DIRECTIONS FOR THIS TASK
Please update the records below by replacing "smallest" with "lowest" and leaving all other text unchanged. Omit the pictures from your output.

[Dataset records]
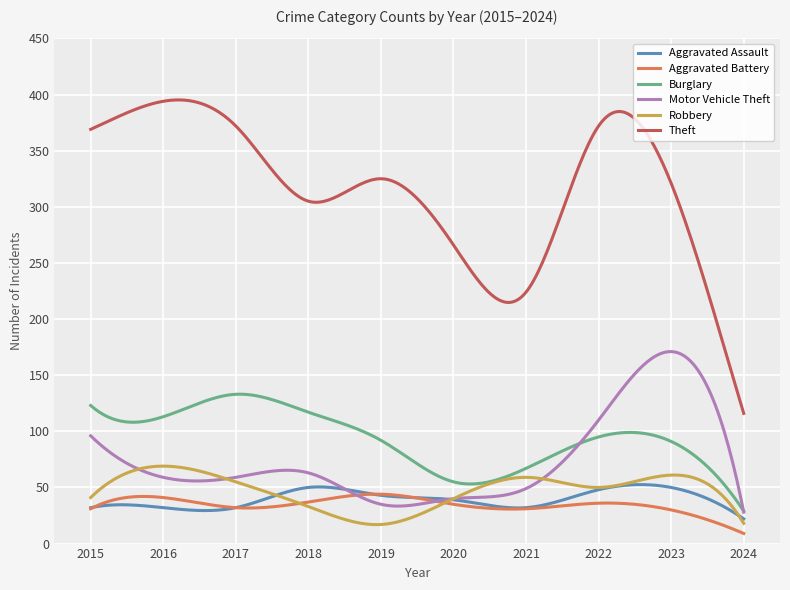

True or false: Robbery and Theft intersect in this chart.

False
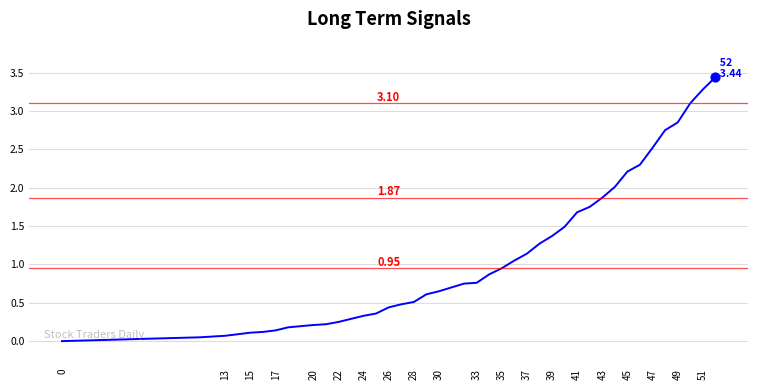

What is the difference between the maximum and minimum values?

3.4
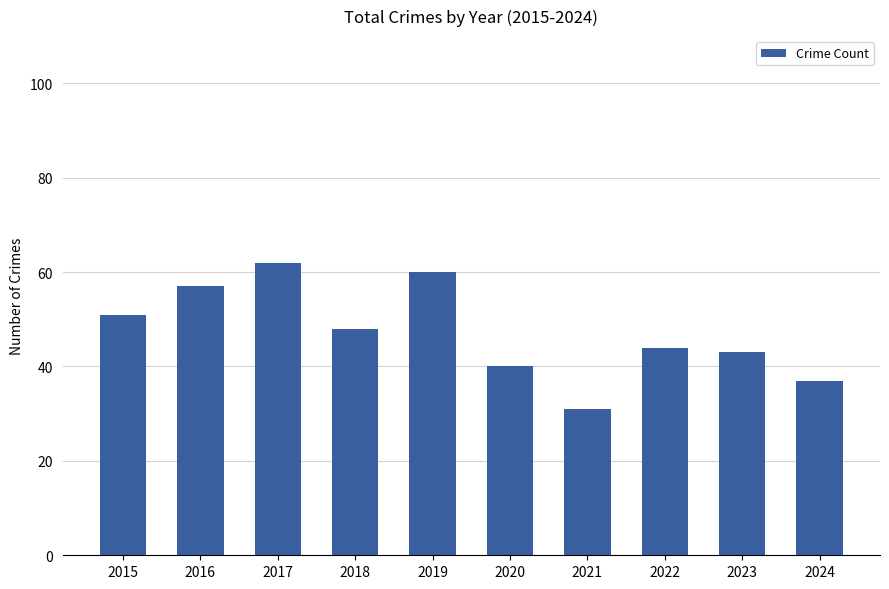

What is the smallest value displayed?

31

WRITTEN RESPONSE
True or false: Robbery and Theft intersect in this chart.

False

What is the difference between the maximum and minimum values?

3.4

What is the lowest value displayed?

31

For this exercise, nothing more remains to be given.